#### [Instructions to follow]
Copy out exactly, from the entries that follow, the line holding "right hip: (84, 523)", the line holding "left knee: (169, 331)", and all lines between them, but no pictures.

Top of Dataset excerpts

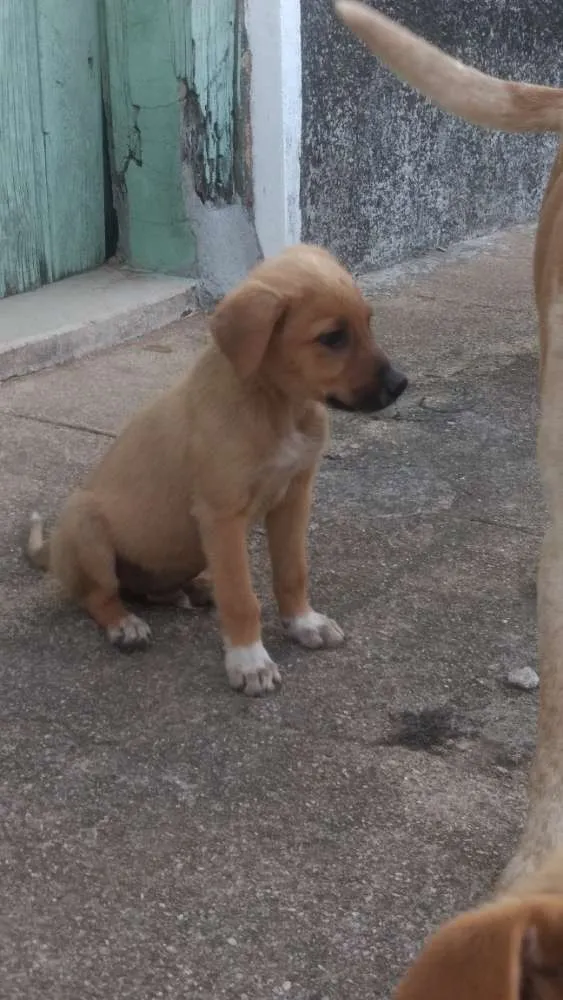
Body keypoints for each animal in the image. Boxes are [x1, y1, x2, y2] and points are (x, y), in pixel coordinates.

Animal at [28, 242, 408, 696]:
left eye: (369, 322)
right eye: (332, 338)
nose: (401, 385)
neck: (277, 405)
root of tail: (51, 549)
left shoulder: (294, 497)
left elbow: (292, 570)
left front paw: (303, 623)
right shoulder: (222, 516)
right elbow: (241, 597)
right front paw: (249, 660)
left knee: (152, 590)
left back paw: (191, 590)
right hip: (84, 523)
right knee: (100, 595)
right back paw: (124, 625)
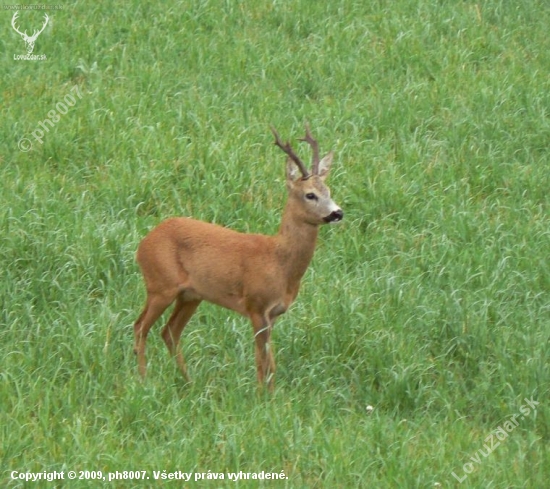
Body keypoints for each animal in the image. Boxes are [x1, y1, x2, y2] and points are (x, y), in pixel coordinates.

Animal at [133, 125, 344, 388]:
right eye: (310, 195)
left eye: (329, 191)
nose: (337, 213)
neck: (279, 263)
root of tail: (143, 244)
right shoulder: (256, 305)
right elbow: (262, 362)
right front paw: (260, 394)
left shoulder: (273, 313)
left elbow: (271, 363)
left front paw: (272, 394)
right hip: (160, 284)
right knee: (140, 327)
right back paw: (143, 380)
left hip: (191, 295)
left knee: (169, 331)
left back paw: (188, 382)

Bottom of Dataset excerpts
Top of Dataset excerpts

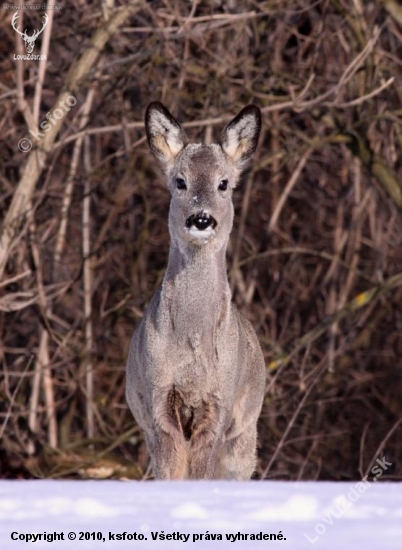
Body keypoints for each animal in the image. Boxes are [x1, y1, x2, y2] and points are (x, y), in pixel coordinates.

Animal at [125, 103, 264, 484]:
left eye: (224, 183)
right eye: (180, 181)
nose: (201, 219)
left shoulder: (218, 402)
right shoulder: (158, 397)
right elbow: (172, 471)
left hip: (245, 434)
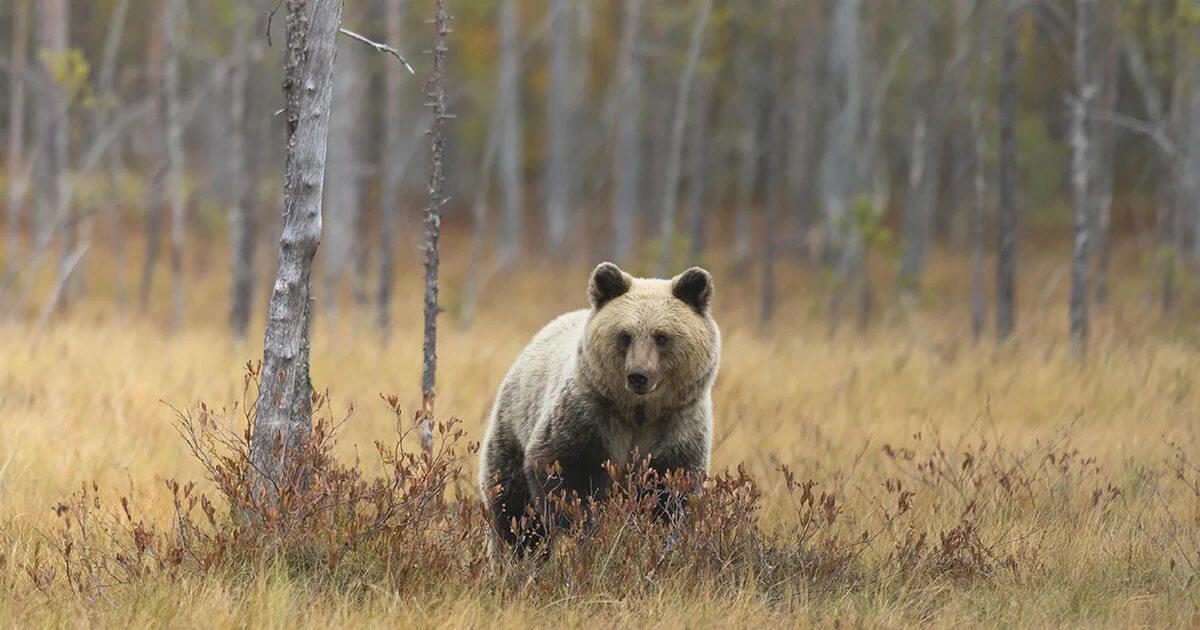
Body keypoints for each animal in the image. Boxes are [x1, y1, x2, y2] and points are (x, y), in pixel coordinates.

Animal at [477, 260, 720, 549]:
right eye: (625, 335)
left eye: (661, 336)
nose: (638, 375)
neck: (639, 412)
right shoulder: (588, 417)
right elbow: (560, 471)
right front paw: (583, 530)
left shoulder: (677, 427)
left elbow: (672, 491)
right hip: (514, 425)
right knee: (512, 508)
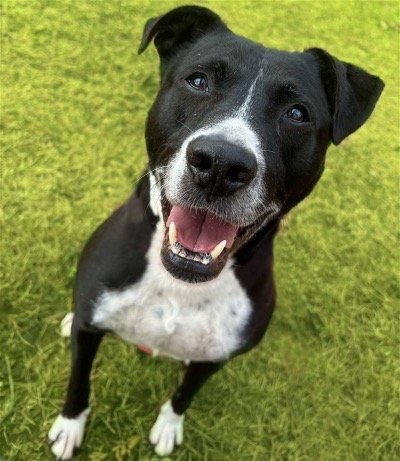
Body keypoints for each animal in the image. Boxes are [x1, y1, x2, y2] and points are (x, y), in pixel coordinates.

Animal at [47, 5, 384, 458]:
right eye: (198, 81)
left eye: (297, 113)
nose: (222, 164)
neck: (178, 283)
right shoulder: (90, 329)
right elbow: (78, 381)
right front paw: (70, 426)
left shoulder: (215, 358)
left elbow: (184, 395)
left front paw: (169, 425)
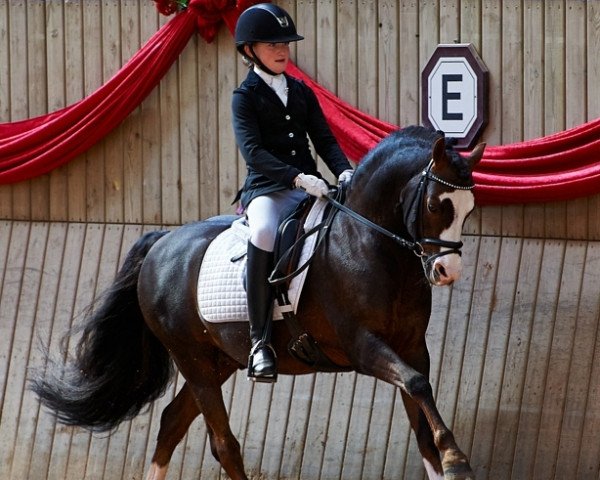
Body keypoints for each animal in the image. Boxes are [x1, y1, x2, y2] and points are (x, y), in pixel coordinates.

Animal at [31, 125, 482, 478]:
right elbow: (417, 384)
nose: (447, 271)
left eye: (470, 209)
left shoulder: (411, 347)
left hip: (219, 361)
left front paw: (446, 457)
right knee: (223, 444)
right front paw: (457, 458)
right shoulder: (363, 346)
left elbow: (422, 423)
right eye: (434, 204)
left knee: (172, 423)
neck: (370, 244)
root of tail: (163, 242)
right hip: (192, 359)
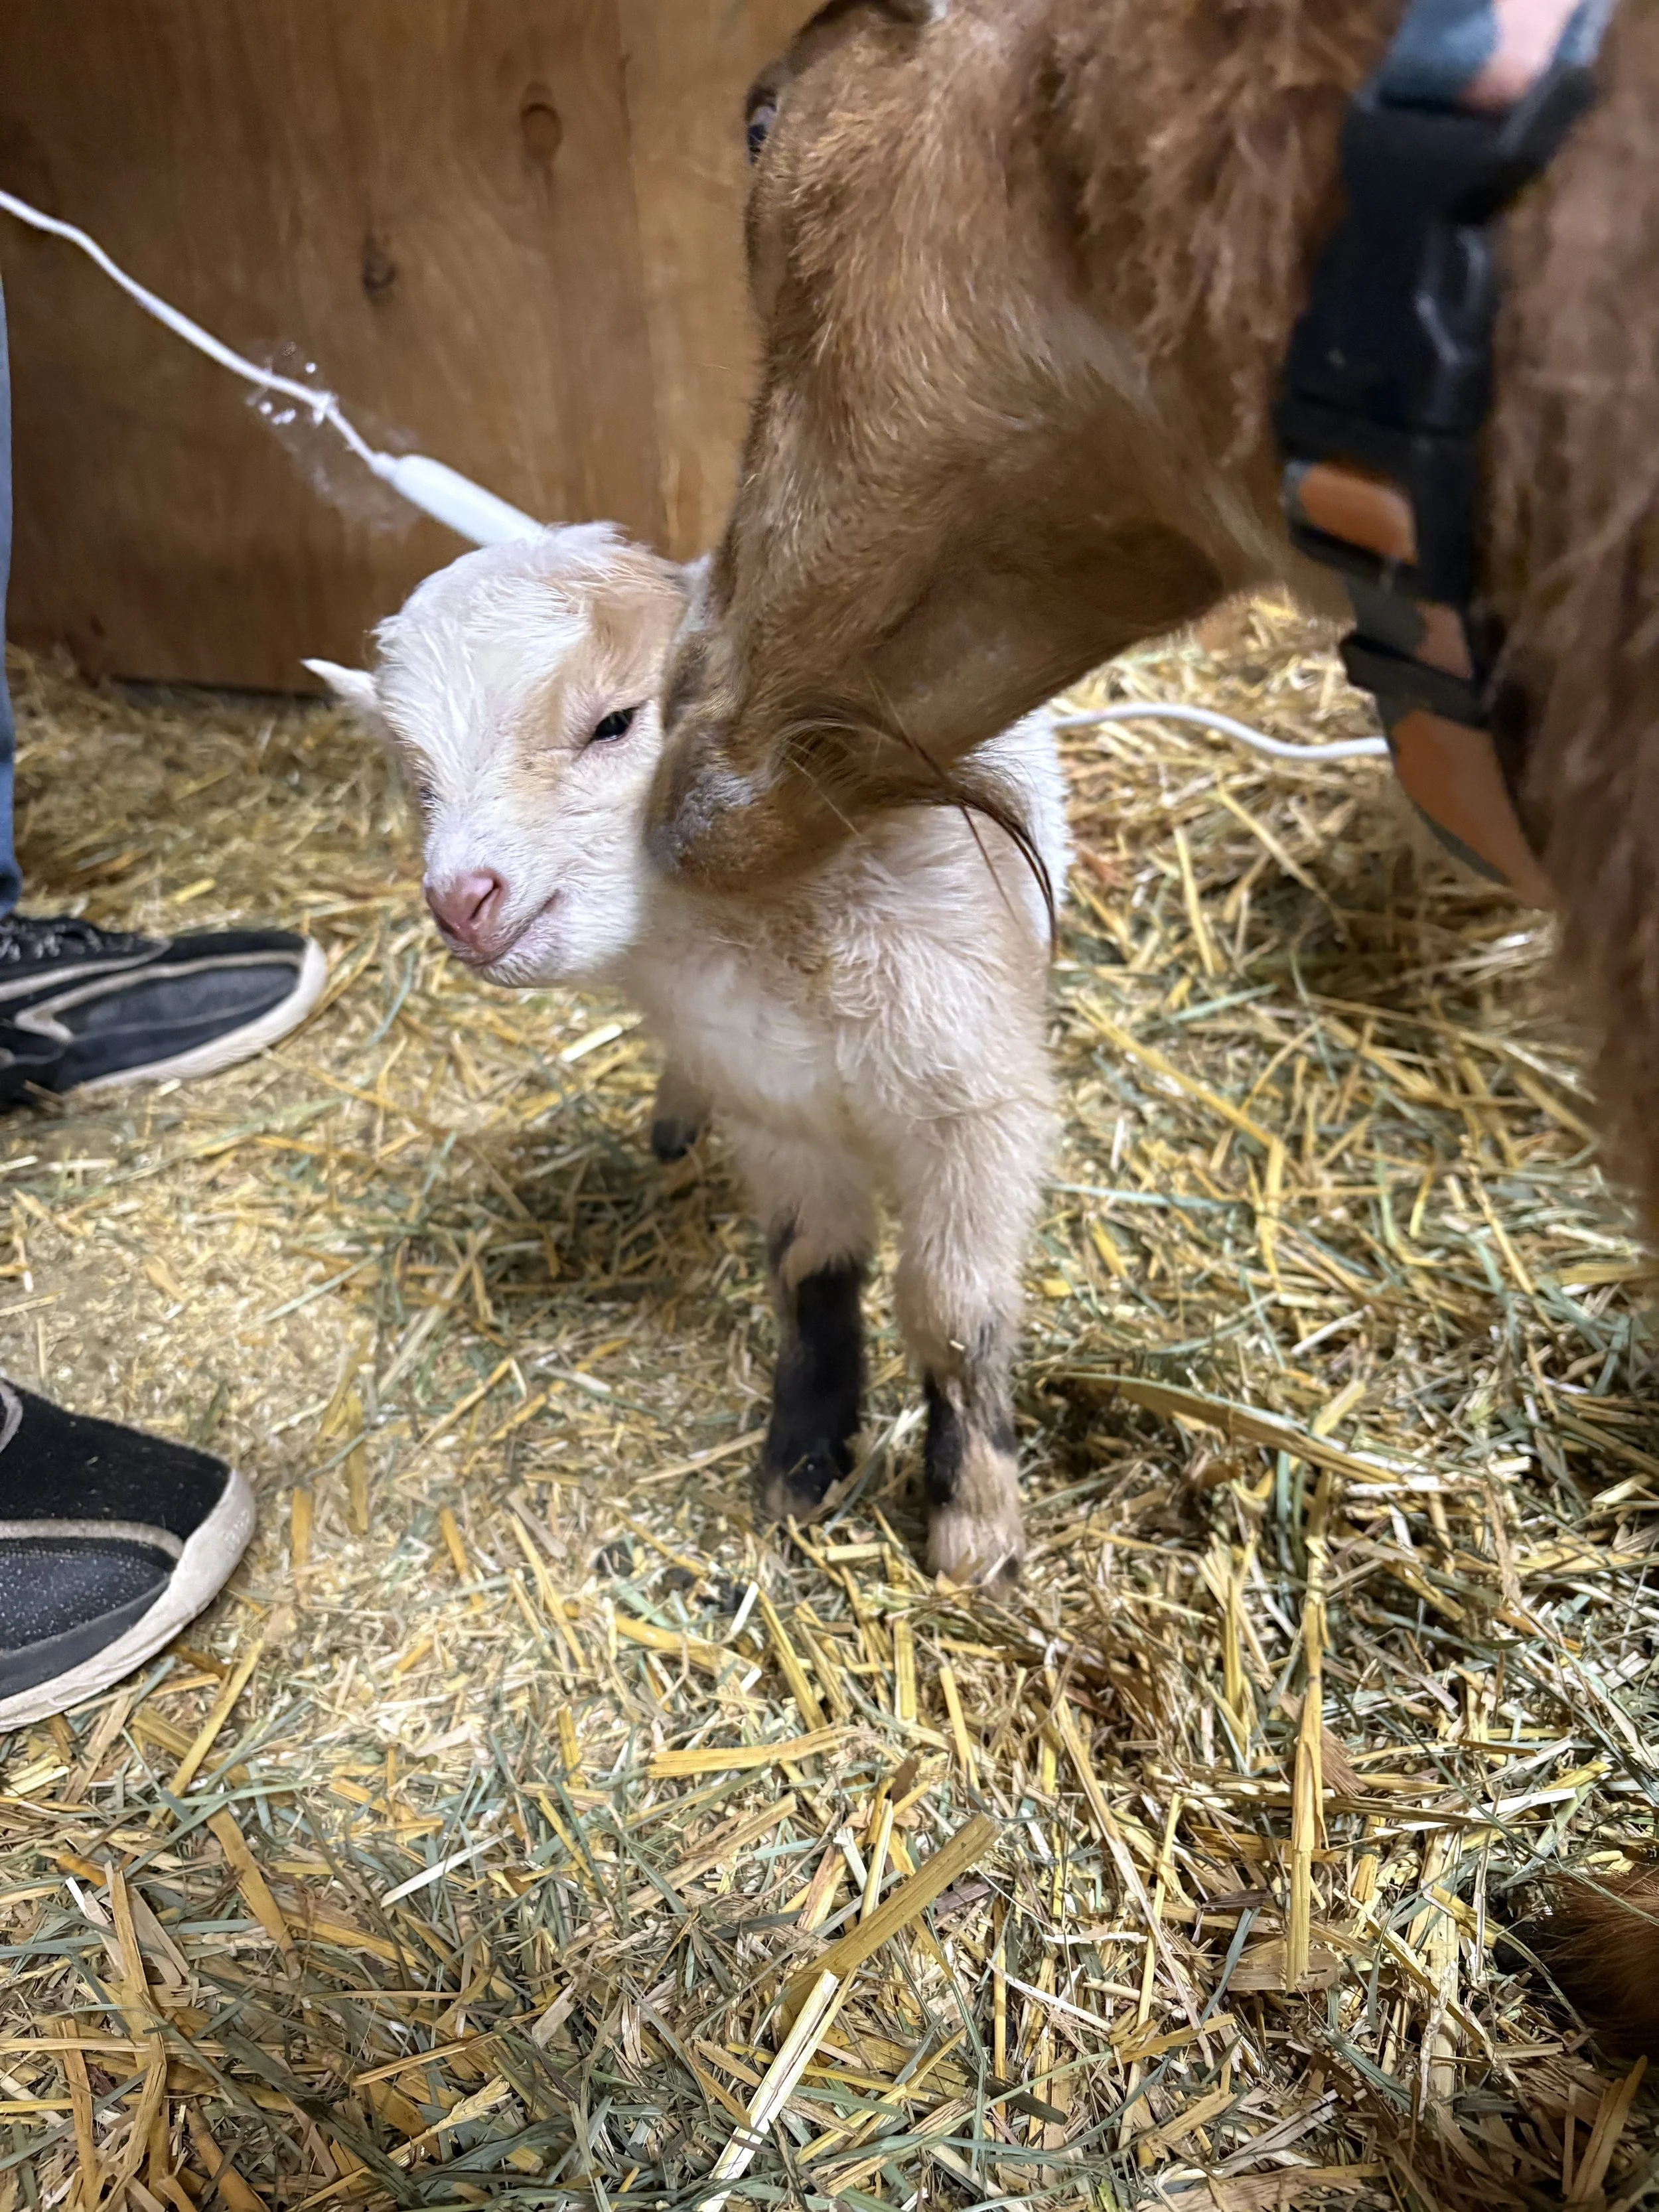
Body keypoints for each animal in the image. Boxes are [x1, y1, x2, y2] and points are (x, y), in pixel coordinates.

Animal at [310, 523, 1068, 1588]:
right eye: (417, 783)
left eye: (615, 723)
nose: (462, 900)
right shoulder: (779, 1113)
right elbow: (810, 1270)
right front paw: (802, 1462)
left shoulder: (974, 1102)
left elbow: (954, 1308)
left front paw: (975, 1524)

Bottom of Dataset excerpts

#### [Response]
right hip: (84, 523)
right knee: (100, 595)
right back paw: (124, 625)
Body keypoints for each animal in the image. Boxes are [x1, y1, x2, y2] and points are (x, y), in pixel coordinates.

Animal at [133, 125, 344, 388]:
right eye: (310, 195)
left eye: (329, 191)
nose: (337, 213)
neck: (279, 263)
root of tail: (143, 244)
right shoulder: (256, 305)
right elbow: (262, 362)
right front paw: (260, 394)
left shoulder: (273, 313)
left elbow: (271, 363)
left front paw: (272, 394)
right hip: (160, 284)
right knee: (140, 327)
right back paw: (143, 380)
left hip: (191, 295)
left knee: (169, 331)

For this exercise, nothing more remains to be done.